Komponisten, die für das Bürgertum komponierten gabs erst im 19. Jahrhundert. Wer dann noch kirchliches Zeug komponierte, sich also einer Kirche anbiederte machte das aus eigenem Antrieb (das sind mir persönlich die lästigsten, aber ich habs nicht so mit der Kirche).
Klerus und Adel als Auftraggeber wurden mit dem Wechsel zum 19. Jahrhundet vom Markt abgelöst (in manchen Staaten kamen noch (Drohungen der) Berufsverbote hinzu; siehe die Zweite Wiener Schule während des NS oder Schostakovitsch und Prokofjew unter Stalin). In Zeiten, in denen Käufer*innen lust auf was neues haben, fördert das natürlich die Kreativität. In anderen Zeiten ist alles was komponiert wird derselbe brei.

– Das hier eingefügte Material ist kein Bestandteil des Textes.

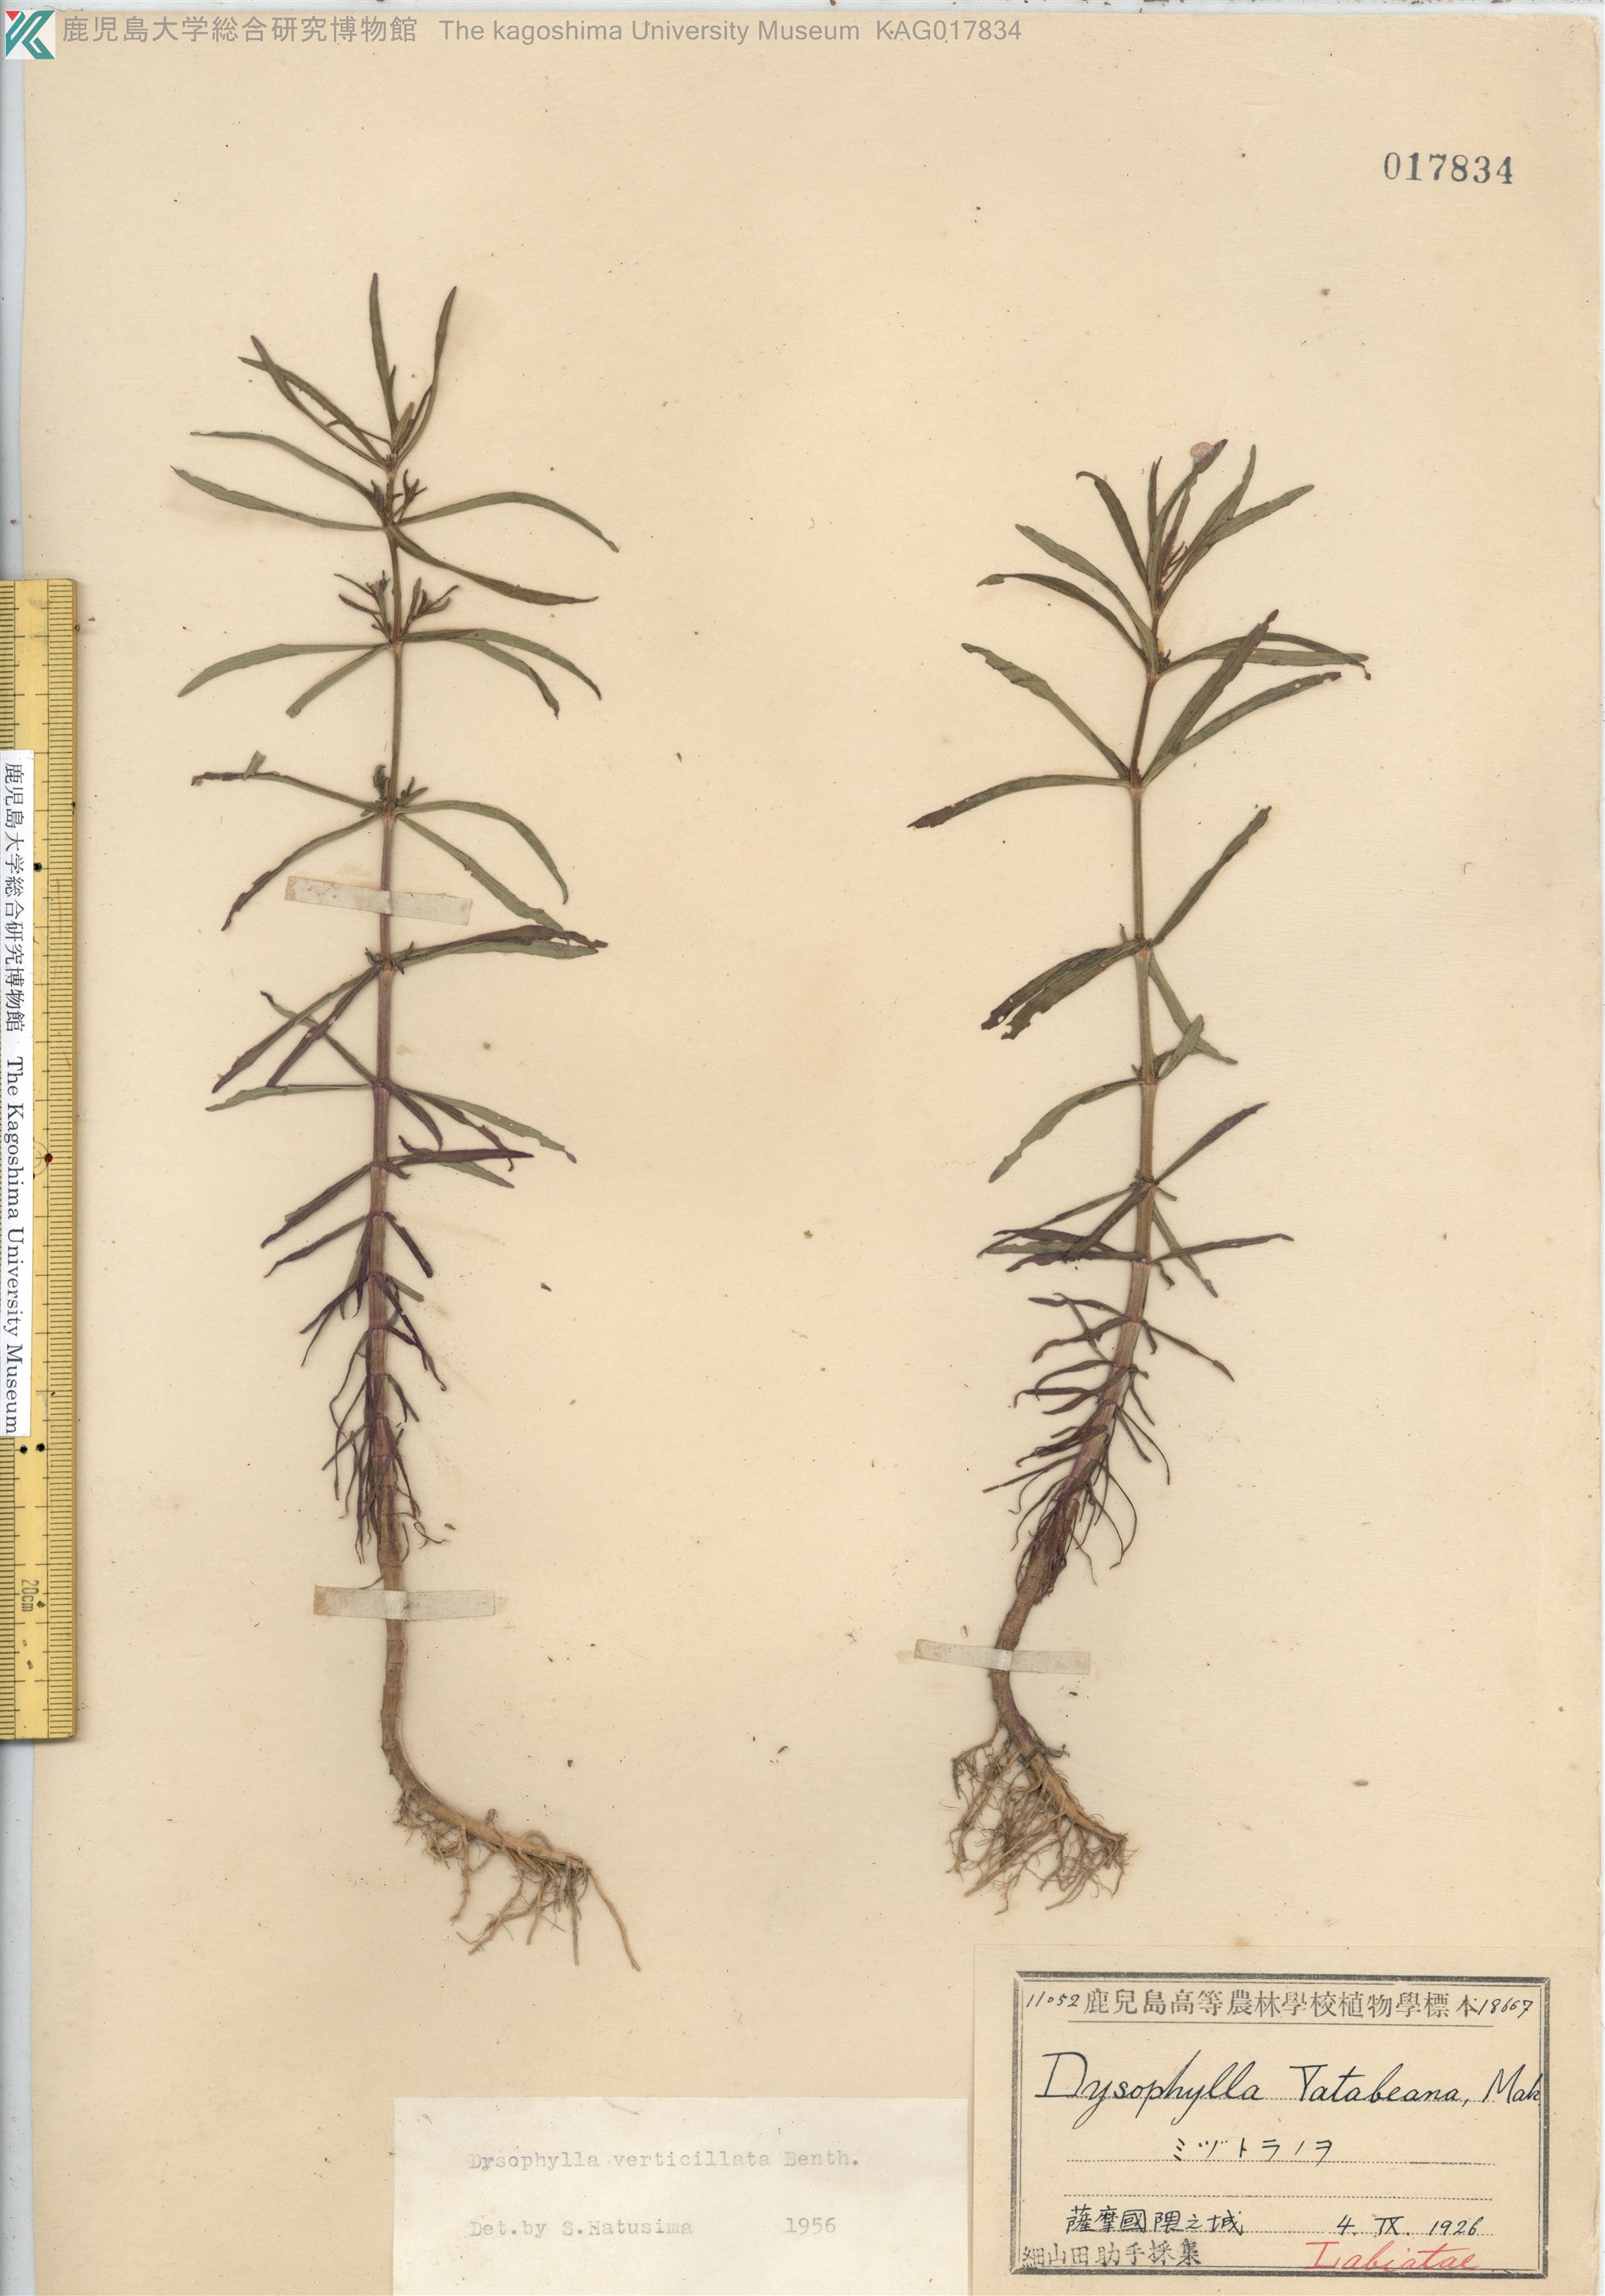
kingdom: Plantae
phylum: Tracheophyta
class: Magnoliopsida
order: Lamiales
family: Lamiaceae
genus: Pogostemon
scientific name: Pogostemon stellatus
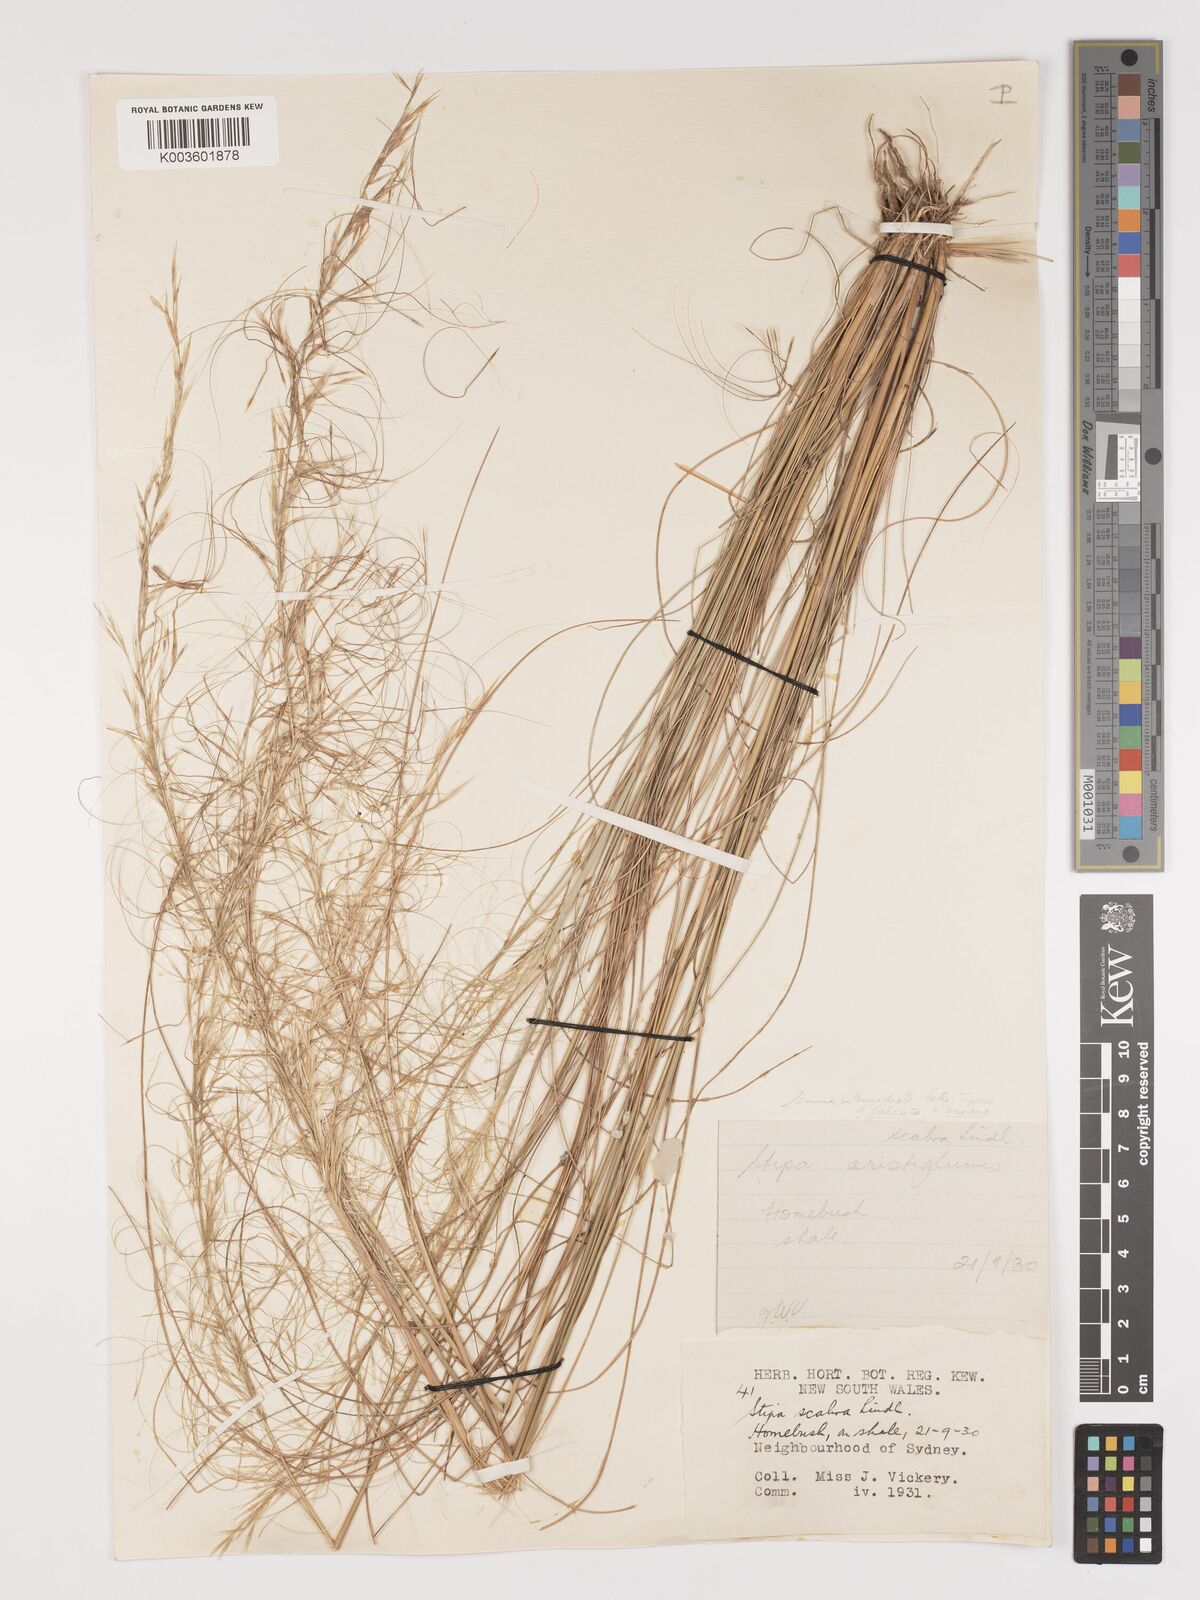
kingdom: Plantae
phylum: Tracheophyta
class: Liliopsida
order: Poales
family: Poaceae
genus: Austrostipa
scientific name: Austrostipa nitida
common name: Balcarra grass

Ich kenne mich mit 12-T. nicht gut aus, aber ich bezweifle sehr, dass ich dort vergleichbare Emotionen finden werde, die ich z.B. bei Nocturnen von Chopin, der siebten Ludwig Sinfonie, der Winterreise (man kann sie nicht oft genug hervorheben) von Schubert und so unglaublich vielen anderen erleben werde. Dennoch lasse ich mich gerne mit konkreten Beispielen vom Gegenteil überzeugen.
Das ist schwer zu vergleichen. Vielleicht den Op. 11 von Schönberg (3 Klavierstücke) aus der atonalen Periode und Op. 42 (Klavierkonzert) aus der zwölftonigen Periode (für beide gibts Aufnahmen von Glenn Gould). Und Gustav Mahlers 9. Symphonie (im Grunde auch atonal).